Looking at Cancer in the Rearview Mirror
December was incredibly busy. In addition to the frenetic energy of five- and six-year-olds as they anticipated the arrival of Santa, I had what must have been an all time high number of health related appointments. My teaching schedule led up to the Friday before Christmas and with eleven appointments for my health, little time for shopping or card writing remained. Needless to say, I accomplished little in preparation for the holiday, which passed quietly and simply.
However, some very exciting things happened during December and the early days of January. In December, I had follow-up tests to monitor my progress after chemo and had mixed results from the PET/CT scan. While there was no evidence of cancer (grand shout of jubilant relief), a growth noted on my original CT scan from 2015 showed enlargement. Consequently to avoid future problems, the oncologist referred me to another specialist for a biopsy to determine the nature of the growth.
Although the oncologist recommended I take a break, enjoy the holidays, and schedule the biopsy for February or March, the office staff from the specialist’s office called, worked me into the schedule for a consult, and then scheduled me for the complicated biopsy just two days later–all before the end of the year. I think it is the only time I have ever had a health care provider work me in before the new year in order to take advantage of my deductible already being met.

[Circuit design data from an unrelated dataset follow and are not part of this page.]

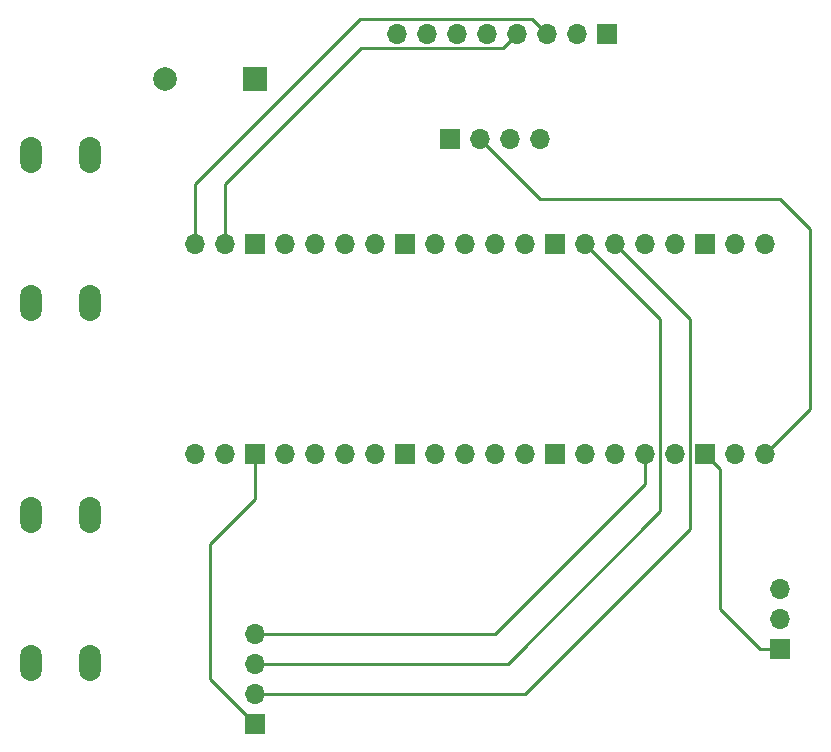
<source format=gbr>
%TF.GenerationSoftware,KiCad,Pcbnew,(6.0.11)*%
%TF.CreationDate,2024-03-14T23:03:51+01:00*%
%TF.ProjectId,circuit,63697263-7569-4742-9e6b-696361645f70,rev?*%
%TF.SameCoordinates,Original*%
%TF.FileFunction,Copper,L2,Bot*%
%TF.FilePolarity,Positive*%
%FSLAX46Y46*%
G04 Gerber Fmt 4.6, Leading zero omitted, Abs format (unit mm)*
G04 Created by KiCad (PCBNEW (6.0.11)) date 2024-03-14 23:03:51*
%MOMM*%
%LPD*%
G01*
G04 APERTURE LIST*
%TA.AperFunction,ComponentPad*%
%ADD10R,2.000000X2.000000*%
%TD*%
%TA.AperFunction,ComponentPad*%
%ADD11C,2.000000*%
%TD*%
%TA.AperFunction,ComponentPad*%
%ADD12O,1.850000X3.048000*%
%TD*%
%TA.AperFunction,ComponentPad*%
%ADD13O,1.700000X1.700000*%
%TD*%
%TA.AperFunction,ComponentPad*%
%ADD14R,1.700000X1.700000*%
%TD*%
%TA.AperFunction,Conductor*%
%ADD15C,0.250000*%
%TD*%
G04 APERTURE END LIST*
D10*
%TO.P,J6,1,Pin_1*%
%TO.N,BUZZ*%
X100320000Y-55880000D03*
D11*
%TO.P,J6,2,Pin_2*%
%TO.N,GND*%
X92720000Y-55880000D03*
%TD*%
D12*
%TO.P,J5,1,Pin_1*%
%TO.N,GND*%
X86320000Y-74840000D03*
X86320000Y-62340000D03*
%TO.P,J5,2,Pin_2*%
%TO.N,BUT1*%
X81320000Y-62340000D03*
X81320000Y-74840000D03*
%TD*%
D13*
%TO.P,U0,1,GPIO0*%
%TO.N,unconnected-(U0-Pad1)*%
X143510000Y-69850000D03*
%TO.P,U0,2,GPIO1*%
%TO.N,unconnected-(U0-Pad2)*%
X140970000Y-69850000D03*
D14*
%TO.P,U0,3,GND*%
%TO.N,GND*%
X138430000Y-69850000D03*
D13*
%TO.P,U0,4,GPIO2*%
%TO.N,unconnected-(U0-Pad4)*%
X135890000Y-69850000D03*
%TO.P,U0,5,GPIO3*%
%TO.N,unconnected-(U0-Pad5)*%
X133350000Y-69850000D03*
%TO.P,U0,6,GPIO4*%
%TO.N,TX*%
X130810000Y-69850000D03*
%TO.P,U0,7,GPIO5*%
%TO.N,RX*%
X128270000Y-69850000D03*
D14*
%TO.P,U0,8,GND*%
%TO.N,GND*%
X125730000Y-69850000D03*
D13*
%TO.P,U0,9,GPIO6*%
%TO.N,unconnected-(U0-Pad9)*%
X123190000Y-69850000D03*
%TO.P,U0,10,GPIO7*%
%TO.N,unconnected-(U0-Pad10)*%
X120650000Y-69850000D03*
%TO.P,U0,11,GPIO8*%
%TO.N,SDA_DIS*%
X118110000Y-69850000D03*
%TO.P,U0,12,GPIO9*%
%TO.N,SCL_DIS*%
X115570000Y-69850000D03*
D14*
%TO.P,U0,13,GND*%
%TO.N,GND*%
X113030000Y-69850000D03*
D13*
%TO.P,U0,14,GPIO10*%
%TO.N,unconnected-(U0-Pad14)*%
X110490000Y-69850000D03*
%TO.P,U0,15,GPIO11*%
%TO.N,unconnected-(U0-Pad15)*%
X107950000Y-69850000D03*
%TO.P,U0,16,GPIO12*%
%TO.N,unconnected-(U0-Pad16)*%
X105410000Y-69850000D03*
%TO.P,U0,17,GPIO13*%
%TO.N,unconnected-(U0-Pad17)*%
X102870000Y-69850000D03*
D14*
%TO.P,U0,18,GND*%
%TO.N,GND*%
X100330000Y-69850000D03*
D13*
%TO.P,U0,19,GPIO14*%
%TO.N,SDA_ACC*%
X97790000Y-69850000D03*
%TO.P,U0,20,GPIO15*%
%TO.N,SCL_ACC*%
X95250000Y-69850000D03*
%TO.P,U0,21,GPIO16*%
%TO.N,unconnected-(U0-Pad21)*%
X95250000Y-87630000D03*
%TO.P,U0,22,GPIO17*%
%TO.N,unconnected-(U0-Pad22)*%
X97790000Y-87630000D03*
D14*
%TO.P,U0,23,GND*%
%TO.N,GND*%
X100330000Y-87630000D03*
D13*
%TO.P,U0,24,GPIO18*%
%TO.N,BUT1*%
X102870000Y-87630000D03*
%TO.P,U0,25,GPIO19*%
%TO.N,BUT2*%
X105410000Y-87630000D03*
%TO.P,U0,26,GPIO20*%
%TO.N,BUZZ*%
X107950000Y-87630000D03*
%TO.P,U0,27,GPIO21*%
%TO.N,LED*%
X110490000Y-87630000D03*
D14*
%TO.P,U0,28,GND*%
%TO.N,GND*%
X113030000Y-87630000D03*
D13*
%TO.P,U0,29,GPIO22*%
%TO.N,unconnected-(U0-Pad29)*%
X115570000Y-87630000D03*
%TO.P,U0,30,RUN*%
%TO.N,unconnected-(U0-Pad30)*%
X118110000Y-87630000D03*
%TO.P,U0,31,GPIO26_ADC0*%
%TO.N,unconnected-(U0-Pad31)*%
X120650000Y-87630000D03*
%TO.P,U0,32,GPIO27_ADC1*%
%TO.N,unconnected-(U0-Pad32)*%
X123190000Y-87630000D03*
D14*
%TO.P,U0,33,AGND*%
%TO.N,unconnected-(U0-Pad33)*%
X125730000Y-87630000D03*
D13*
%TO.P,U0,34,GPIO28_ADC2*%
%TO.N,unconnected-(U0-Pad34)*%
X128270000Y-87630000D03*
%TO.P,U0,35,ADC_VREF*%
%TO.N,unconnected-(U0-Pad35)*%
X130810000Y-87630000D03*
%TO.P,U0,36,3V3*%
%TO.N,3.3V*%
X133350000Y-87630000D03*
%TO.P,U0,37,3V3_EN*%
%TO.N,unconnected-(U0-Pad37)*%
X135890000Y-87630000D03*
D14*
%TO.P,U0,38,GND*%
%TO.N,GND*%
X138430000Y-87630000D03*
D13*
%TO.P,U0,39,VSYS*%
%TO.N,unconnected-(U0-Pad39)*%
X140970000Y-87630000D03*
%TO.P,U0,40,VBUS*%
%TO.N,5V*%
X143510000Y-87630000D03*
%TD*%
D12*
%TO.P,J4,1,Pin_1*%
%TO.N,GND*%
X81320000Y-92800000D03*
X81320000Y-105300000D03*
%TO.P,J4,2,Pin_2*%
%TO.N,BUT2*%
X86320000Y-105300000D03*
X86320000Y-92800000D03*
%TD*%
D14*
%TO.P,J3,1,Pin_1*%
%TO.N,GND*%
X144780000Y-104140000D03*
D13*
%TO.P,J3,2,Pin_2*%
%TO.N,LED*%
X144780000Y-101600000D03*
%TO.P,J3,3,Pin_3*%
%TO.N,5V*%
X144780000Y-99060000D03*
%TD*%
D14*
%TO.P,J0,1,Pin_1*%
%TO.N,GND*%
X116840000Y-60960000D03*
D13*
%TO.P,J0,2,Pin_2*%
%TO.N,5V*%
X119380000Y-60960000D03*
%TO.P,J0,3,Pin_3*%
%TO.N,SCL_DIS*%
X121920000Y-60960000D03*
%TO.P,J0,4,Pin_4*%
%TO.N,SDA_DIS*%
X124460000Y-60960000D03*
%TD*%
D14*
%TO.P,J2,1,Pin_1*%
%TO.N,5V*%
X130130000Y-52087500D03*
D13*
%TO.P,J2,2,Pin_2*%
%TO.N,GND*%
X127590000Y-52087500D03*
%TO.P,J2,3,Pin_3*%
%TO.N,SCL_ACC*%
X125050000Y-52087500D03*
%TO.P,J2,4,Pin_4*%
%TO.N,SDA_ACC*%
X122510000Y-52087500D03*
%TO.P,J2,5*%
%TO.N,N/C*%
X119970000Y-52087500D03*
%TO.P,J2,6*%
X117430000Y-52087500D03*
%TO.P,J2,7*%
X114890000Y-52087500D03*
%TO.P,J2,8*%
X112350000Y-52087500D03*
%TD*%
D14*
%TO.P,J1,1,Pin_1*%
%TO.N,GND*%
X100330000Y-110490000D03*
D13*
%TO.P,J1,2,Pin_2*%
%TO.N,TX*%
X100330000Y-107950000D03*
%TO.P,J1,3,Pin_3*%
%TO.N,RX*%
X100330000Y-105410000D03*
%TO.P,J1,4,Pin_4*%
%TO.N,3.3V*%
X100330000Y-102870000D03*
%TD*%
D15*
%TO.N,GND*%
X100330000Y-91440000D02*
X100330000Y-87630000D01*
X96520000Y-95250000D02*
X100330000Y-91440000D01*
X96520000Y-106680000D02*
X96520000Y-95250000D01*
X100330000Y-110490000D02*
X96520000Y-106680000D01*
%TO.N,3.3V*%
X133350000Y-90170000D02*
X133350000Y-87630000D01*
X120650000Y-102870000D02*
X133350000Y-90170000D01*
X100330000Y-102870000D02*
X120650000Y-102870000D01*
%TO.N,RX*%
X134620000Y-92490425D02*
X134620000Y-76200000D01*
X121700425Y-105410000D02*
X134620000Y-92490425D01*
X100330000Y-105410000D02*
X121700425Y-105410000D01*
X134620000Y-76200000D02*
X128270000Y-69850000D01*
%TO.N,TX*%
X123190000Y-107950000D02*
X100330000Y-107950000D01*
X137160000Y-93980000D02*
X123190000Y-107950000D01*
X137160000Y-76200000D02*
X137160000Y-93980000D01*
X130810000Y-69850000D02*
X137160000Y-76200000D01*
%TO.N,SDA_ACC*%
X97790000Y-64770000D02*
X97790000Y-69850000D01*
X109297500Y-53262500D02*
X97790000Y-64770000D01*
X121335000Y-53262500D02*
X109297500Y-53262500D01*
X122510000Y-52087500D02*
X121335000Y-53262500D01*
%TO.N,GND*%
X139700000Y-100785000D02*
X139700000Y-88900000D01*
X144780000Y-104140000D02*
X143055000Y-104140000D01*
X143055000Y-104140000D02*
X139700000Y-100785000D01*
X139700000Y-88900000D02*
X138430000Y-87630000D01*
%TO.N,5V*%
X124460000Y-66040000D02*
X144780000Y-66040000D01*
X119380000Y-60960000D02*
X124460000Y-66040000D01*
X147320000Y-83820000D02*
X143510000Y-87630000D01*
X147320000Y-68580000D02*
X147320000Y-83820000D01*
X144780000Y-66040000D02*
X147320000Y-68580000D01*
%TO.N,SCL_ACC*%
X109220000Y-50800000D02*
X95250000Y-64770000D01*
X123762500Y-50800000D02*
X109220000Y-50800000D01*
X95250000Y-64770000D02*
X95250000Y-69850000D01*
X125050000Y-52087500D02*
X123762500Y-50800000D01*
%TD*%
M02*

</source>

The growth turned out to be nothing worrisome. In fact, I was probably born with it, but for some reason it has gotten bigger.
Anticipating the preliminary findings of the biopsy would ultimately be confirmed and with my oncologist’s blessing, I met with the surgeon in preparation for the removal of my mediport.
With family far away and friends back to work after the holidays, I decided not to undergo general anesthesia, but instead to have my mediport removed using local anesthetic so I could drive myself to and from the hospital. As a non-emergency, outpatient procedure, mine was pushed back from 9 a.m. to 10:30 a.m., then to 1:00, and finally to 3:00 p.m. All of the staff were very kind and apologetic about the time changes, but for me the exact time of day simply did not matter.
While in surgery, everything went smoothly. When the surgeon said the mediport was out of my chest, I cried–not from pain or discomfort, but from sheer happiness.
Before Christmas when my oncologist told me he had no reservations about having my mediport removed, I was over the moon–not because the mediport caused undue discomfort, but because it symbolized the pain and uncertainty of cancer and chemotherapy. Having my mediport out heralded my return health and traversing the final length of the cancer detour.
Although for the next four and a half years I will be monitored regularly to detect any sign of cancer, I am content knowing the expectation of trained medical experts is that in 2017 and beyond, I will continue to be looking at cancer in the rearview mirror.